# Description of the task
Whenever a line carries the word "pour", pull it out of the entries.

** Input follows **

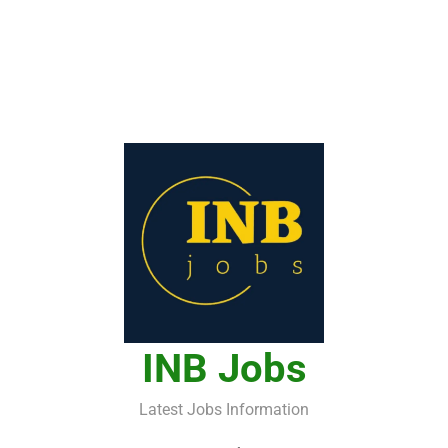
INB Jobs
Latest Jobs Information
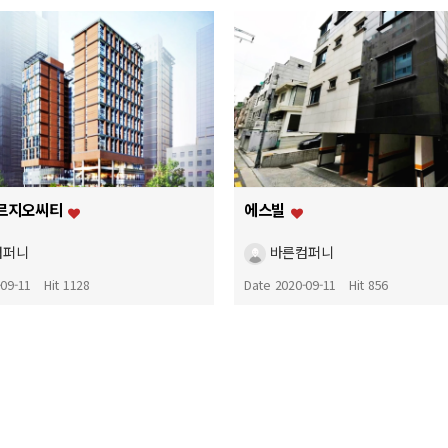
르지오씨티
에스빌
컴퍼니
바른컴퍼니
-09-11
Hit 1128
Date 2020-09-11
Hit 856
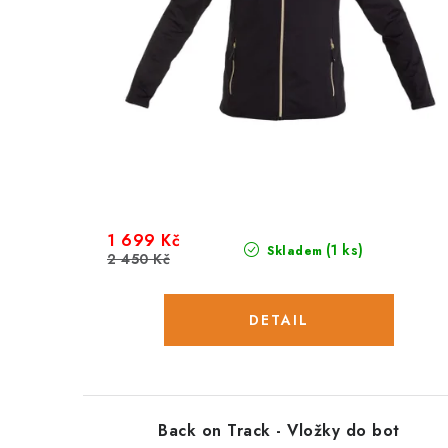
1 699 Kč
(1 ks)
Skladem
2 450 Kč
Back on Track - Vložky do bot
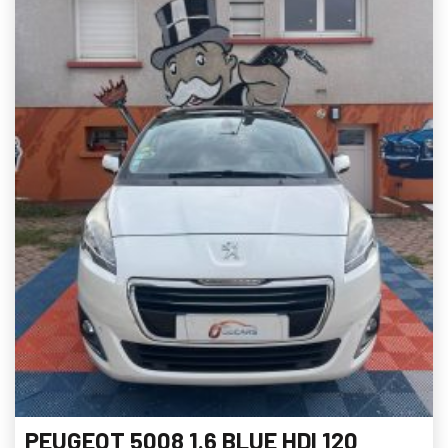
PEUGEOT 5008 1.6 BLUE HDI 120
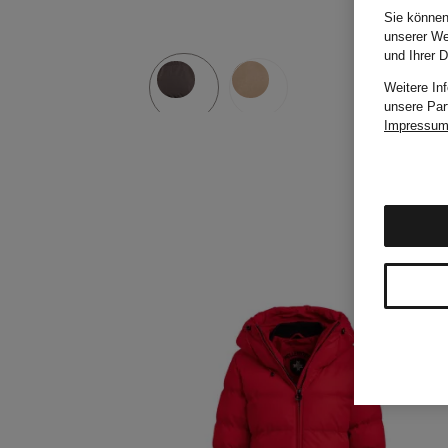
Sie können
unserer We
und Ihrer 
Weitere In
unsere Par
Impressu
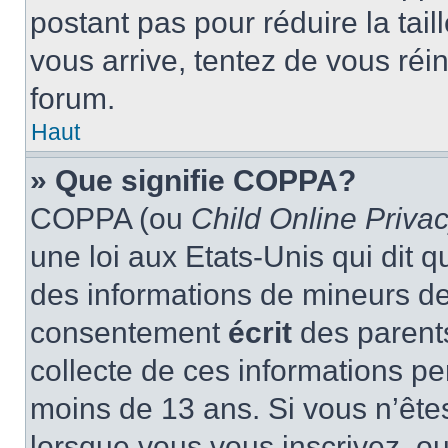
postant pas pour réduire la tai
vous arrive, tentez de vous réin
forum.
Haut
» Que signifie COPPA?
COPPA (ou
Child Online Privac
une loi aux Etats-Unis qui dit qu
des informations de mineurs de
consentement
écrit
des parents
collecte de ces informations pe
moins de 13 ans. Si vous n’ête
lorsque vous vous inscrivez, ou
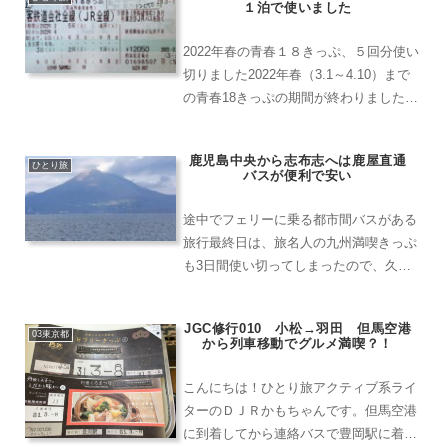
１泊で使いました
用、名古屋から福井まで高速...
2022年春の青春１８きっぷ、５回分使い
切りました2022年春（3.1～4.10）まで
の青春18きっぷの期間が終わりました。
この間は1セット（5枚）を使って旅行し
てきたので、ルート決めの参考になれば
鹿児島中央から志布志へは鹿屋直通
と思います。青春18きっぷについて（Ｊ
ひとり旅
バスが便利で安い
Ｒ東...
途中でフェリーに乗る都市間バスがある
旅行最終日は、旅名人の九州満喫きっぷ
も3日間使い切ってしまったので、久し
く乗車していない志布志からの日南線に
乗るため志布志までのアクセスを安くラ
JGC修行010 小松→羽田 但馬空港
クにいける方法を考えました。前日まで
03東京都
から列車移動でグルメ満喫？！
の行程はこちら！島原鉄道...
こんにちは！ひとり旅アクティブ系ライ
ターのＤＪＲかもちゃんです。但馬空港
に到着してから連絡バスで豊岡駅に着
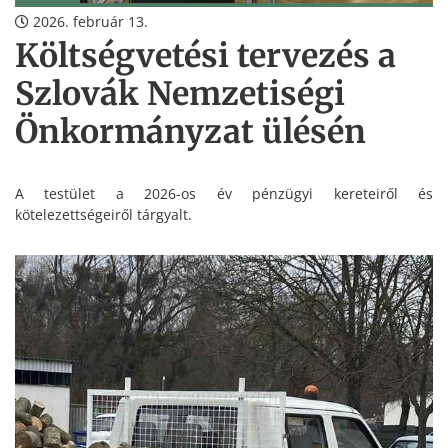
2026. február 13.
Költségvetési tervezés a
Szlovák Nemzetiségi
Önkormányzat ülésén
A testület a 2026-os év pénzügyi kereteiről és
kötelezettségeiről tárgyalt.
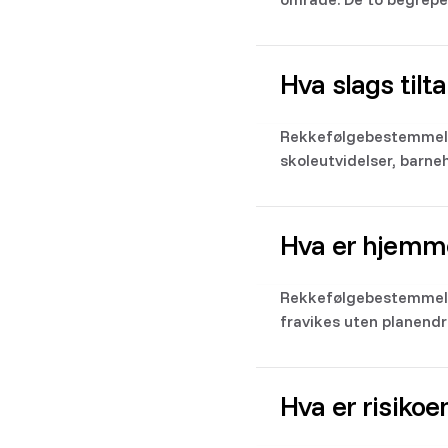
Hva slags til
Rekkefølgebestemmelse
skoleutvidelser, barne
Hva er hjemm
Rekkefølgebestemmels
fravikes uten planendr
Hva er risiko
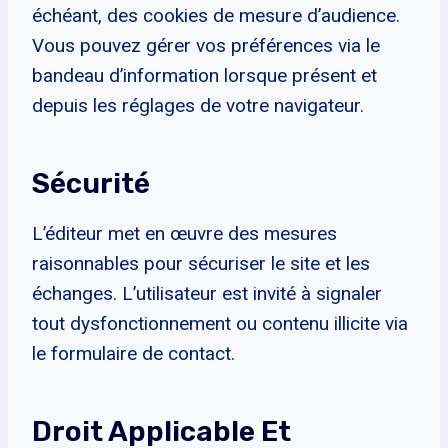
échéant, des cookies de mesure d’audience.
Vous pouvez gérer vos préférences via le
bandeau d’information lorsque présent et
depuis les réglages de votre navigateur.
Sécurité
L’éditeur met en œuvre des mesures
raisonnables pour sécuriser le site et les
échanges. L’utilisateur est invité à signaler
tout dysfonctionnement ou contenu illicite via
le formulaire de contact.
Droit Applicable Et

** End of Input **

# Solution
postant pas pour réduire la tai
raisonnables pour sécuriser le site et les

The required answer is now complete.